■ **Problem requirements**: A faithful copy of the data is what is wanted, minus any pictures.

■ **Data listing**:
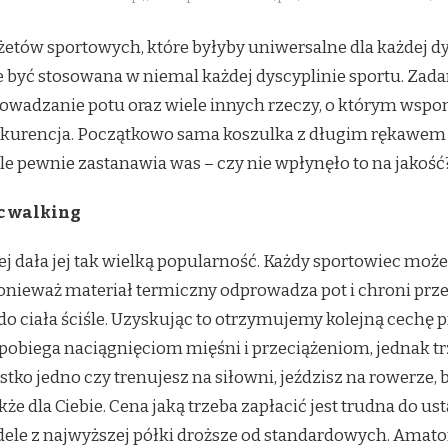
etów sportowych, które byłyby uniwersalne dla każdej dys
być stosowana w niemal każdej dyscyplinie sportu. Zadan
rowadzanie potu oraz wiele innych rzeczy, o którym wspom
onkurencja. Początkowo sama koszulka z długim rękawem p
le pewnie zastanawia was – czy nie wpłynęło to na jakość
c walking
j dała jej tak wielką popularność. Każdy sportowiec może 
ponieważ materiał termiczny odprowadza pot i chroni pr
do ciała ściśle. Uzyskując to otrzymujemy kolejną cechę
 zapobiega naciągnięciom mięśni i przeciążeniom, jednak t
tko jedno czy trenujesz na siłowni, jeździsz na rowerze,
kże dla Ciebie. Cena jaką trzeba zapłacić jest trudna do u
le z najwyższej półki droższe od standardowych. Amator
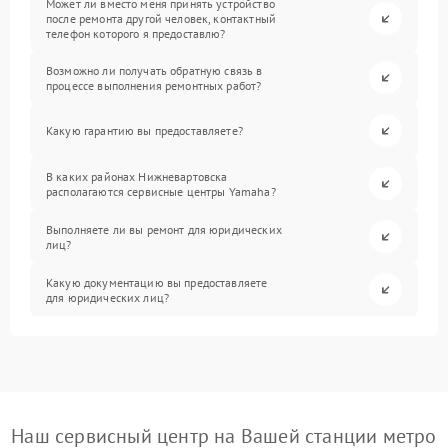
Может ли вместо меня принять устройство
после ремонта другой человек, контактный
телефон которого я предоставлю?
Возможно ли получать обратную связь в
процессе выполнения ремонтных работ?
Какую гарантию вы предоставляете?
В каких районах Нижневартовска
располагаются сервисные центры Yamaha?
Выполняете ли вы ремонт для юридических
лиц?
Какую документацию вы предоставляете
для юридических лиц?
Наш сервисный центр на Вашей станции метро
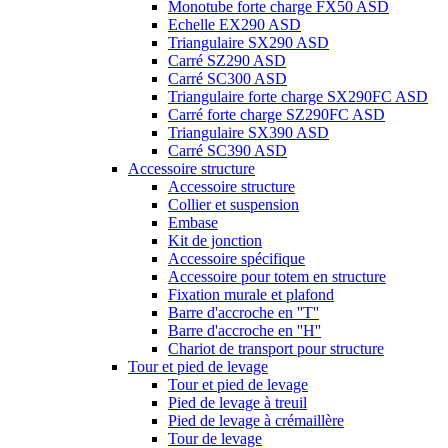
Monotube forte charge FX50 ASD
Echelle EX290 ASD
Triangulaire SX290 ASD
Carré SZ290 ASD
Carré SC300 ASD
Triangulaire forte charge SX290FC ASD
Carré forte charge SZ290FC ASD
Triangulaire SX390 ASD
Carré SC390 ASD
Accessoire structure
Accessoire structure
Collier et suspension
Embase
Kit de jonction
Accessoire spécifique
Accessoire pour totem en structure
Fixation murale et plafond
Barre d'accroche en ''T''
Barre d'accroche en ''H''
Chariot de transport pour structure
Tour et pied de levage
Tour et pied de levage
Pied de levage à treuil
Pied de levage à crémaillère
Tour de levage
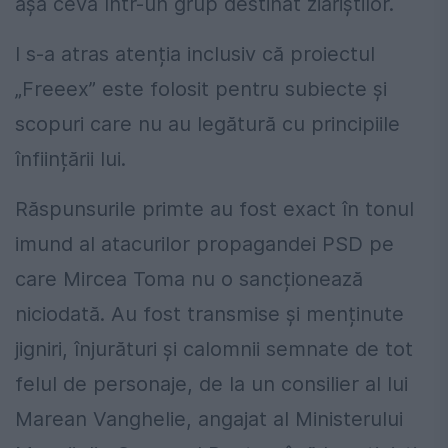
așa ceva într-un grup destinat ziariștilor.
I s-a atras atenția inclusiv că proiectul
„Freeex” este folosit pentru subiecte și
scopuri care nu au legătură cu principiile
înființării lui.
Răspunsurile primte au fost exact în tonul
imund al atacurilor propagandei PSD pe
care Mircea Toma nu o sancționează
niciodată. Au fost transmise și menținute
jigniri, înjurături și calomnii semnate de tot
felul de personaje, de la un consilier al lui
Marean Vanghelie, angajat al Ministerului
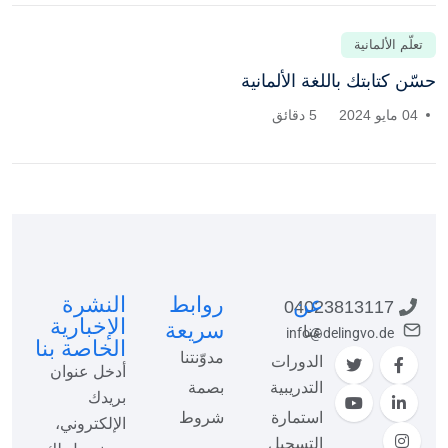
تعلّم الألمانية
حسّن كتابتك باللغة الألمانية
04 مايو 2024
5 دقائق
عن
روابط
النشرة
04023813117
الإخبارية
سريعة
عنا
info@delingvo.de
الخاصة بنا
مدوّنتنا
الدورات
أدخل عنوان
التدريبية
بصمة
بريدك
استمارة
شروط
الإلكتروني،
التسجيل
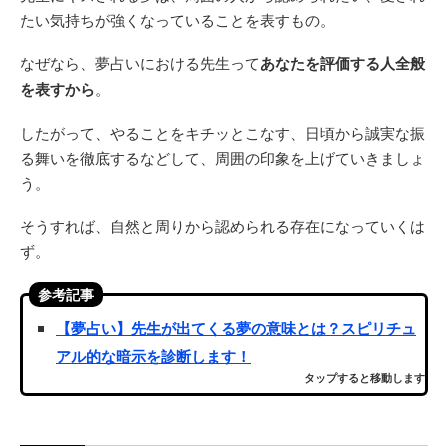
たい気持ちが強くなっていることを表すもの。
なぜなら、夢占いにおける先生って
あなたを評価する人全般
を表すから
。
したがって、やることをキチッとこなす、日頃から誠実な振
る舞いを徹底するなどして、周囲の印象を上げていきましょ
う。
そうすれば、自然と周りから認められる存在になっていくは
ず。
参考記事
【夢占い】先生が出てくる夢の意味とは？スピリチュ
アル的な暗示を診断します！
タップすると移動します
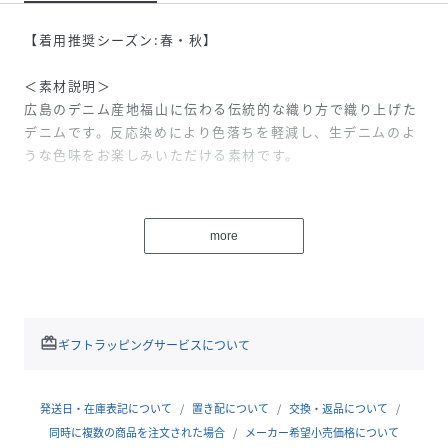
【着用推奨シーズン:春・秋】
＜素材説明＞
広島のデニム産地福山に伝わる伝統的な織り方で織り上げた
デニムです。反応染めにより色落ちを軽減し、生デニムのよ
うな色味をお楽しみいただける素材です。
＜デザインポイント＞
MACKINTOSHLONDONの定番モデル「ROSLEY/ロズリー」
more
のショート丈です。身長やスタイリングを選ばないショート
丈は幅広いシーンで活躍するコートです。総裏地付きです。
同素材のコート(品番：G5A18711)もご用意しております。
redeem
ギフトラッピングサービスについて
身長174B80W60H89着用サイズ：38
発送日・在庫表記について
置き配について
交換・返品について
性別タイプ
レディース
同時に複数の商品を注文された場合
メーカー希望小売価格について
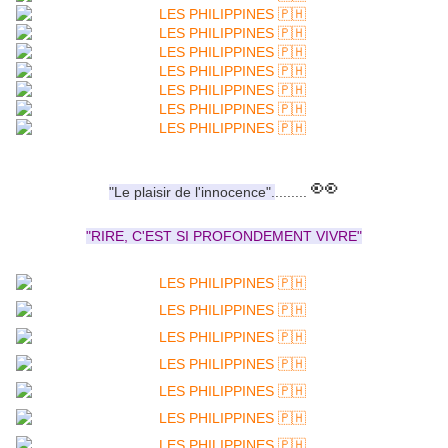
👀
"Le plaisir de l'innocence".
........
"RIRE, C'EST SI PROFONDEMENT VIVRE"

■ **Answer to this task**:
etów sportowych, które byłyby uniwersalne dla każdej dys
być stosowana w niemal każdej dyscyplinie sportu. Zadan
rowadzanie potu oraz wiele innych rzeczy, o którym wspom
onkurencja. Początkowo sama koszulka z długim rękawem p
le pewnie zastanawia was – czy nie wpłynęło to na jakość
c walking
j dała jej tak wielką popularność. Każdy sportowiec może 
ponieważ materiał termiczny odprowadza pot i chroni pr
do ciała ściśle. Uzyskując to otrzymujemy kolejną cechę
 zapobiega naciągnięciom mięśni i przeciążeniom, jednak t
tko jedno czy trenujesz na siłowni, jeździsz na rowerze,
kże dla Ciebie. Cena jaką trzeba zapłacić jest trudna do u
le z najwyższej półki droższe od standardowych. Amator
Может ли вместо меня принять устройство
после ремонта другой человек, контактный
телефон которого я предоставлю?
Возможно ли получать обратную связь в
процессе выполнения ремонтных работ?
Какую гарантию вы предоставляете?
В каких районах Нижневартовска
располагаются сервисные центры Yamaha?
Выполняете ли вы ремонт для юридических
лиц?
Какую документацию вы предоставляете
для юридических лиц?
Наш сервисный центр на Вашей станции метро
Monotube forte charge FX50 ASD
Echelle EX290 ASD
Triangulaire SX290 ASD
Carré SZ290 ASD
Carré SC300 ASD
Triangulaire forte charge SX290FC ASD
Carré forte charge SZ290FC ASD
Triangulaire SX390 ASD
Carré SC390 ASD
Accessoire structure
Accessoire structure
Collier et suspension
Embase
Kit de jonction
Accessoire spécifique
Accessoire pour totem en structure
Fixation murale et plafond
Barre d'accroche en ''T''
Barre d'accroche en ''H''
Chariot de transport pour structure
Tour et pied de levage
Tour et pied de levage
Pied de levage à treuil
Pied de levage à crémaillère
Tour de levage
așa ceva într-un grup destinat ziariștilor.
I s-a atras atenția inclusiv că proiectul
„Freeex” este folosit pentru subiecte și
scopuri care nu au legătură cu principiile
înființării lui.
Răspunsurile primte au fost exact în tonul
imund al atacurilor propagandei PSD pe
care Mircea Toma nu o sancționează
niciodată. Au fost transmise și menținute
jigniri, înjurături și calomnii semnate de tot
felul de personaje, de la un consilier al lui
Marean Vanghelie, angajat al Ministerului
تعلّم الألمانية
حسّن كتابتك باللغة الألمانية
04 مايو 2024
5 دقائق
عن
روابط
النشرة
04023813117
الإخبارية
سريعة
عنا
info@delingvo.de
الخاصة بنا
مدوّنتنا
الدورات
أدخل عنوان
التدريبية
بصمة
بريدك
استمارة
شروط
الإلكتروني،
التسجيل
たい気持ちが強くなっていることを表すもの。
なぜなら、夢占いにおける先生って
あなたを評価する人全般
を表すから
。
したがって、やることをキチッとこなす、日頃から誠実な振
る舞いを徹底するなどして、周囲の印象を上げていきましょ
う。
そうすれば、自然と周りから認められる存在になっていくは
ず。
参考記事
【夢占い】先生が出てくる夢の意味とは？スピリチュ
アル的な暗示を診断します！
タップすると移動します
【着用推奨シーズン:春・秋】
＜素材説明＞
広島のデニム産地福山に伝わる伝統的な織り方で織り上げた
デニムです。反応染めにより色落ちを軽減し、生デニムのよ
うな色味をお楽しみいただける素材です。
＜デザインポイント＞
MACKINTOSHLONDONの定番モデル「ROSLEY/ロズリー」
more
のショート丈です。身長やスタイリングを選ばないショート
丈は幅広いシーンで活躍するコートです。総裏地付きです。
同素材のコート(品番：G5A18711)もご用意しております。
redeem
ギフトラッピングサービスについて
身長174B80W60H89着用サイズ：38
発送日・在庫表記について
置き配について
交換・返品について
性別タイプ
レディース
同時に複数の商品を注文された場合
メーカー希望小売価格について
👀
"Le plaisir de l'innocence".
........
"RIRE, C'EST SI PROFONDEMENT VIVRE"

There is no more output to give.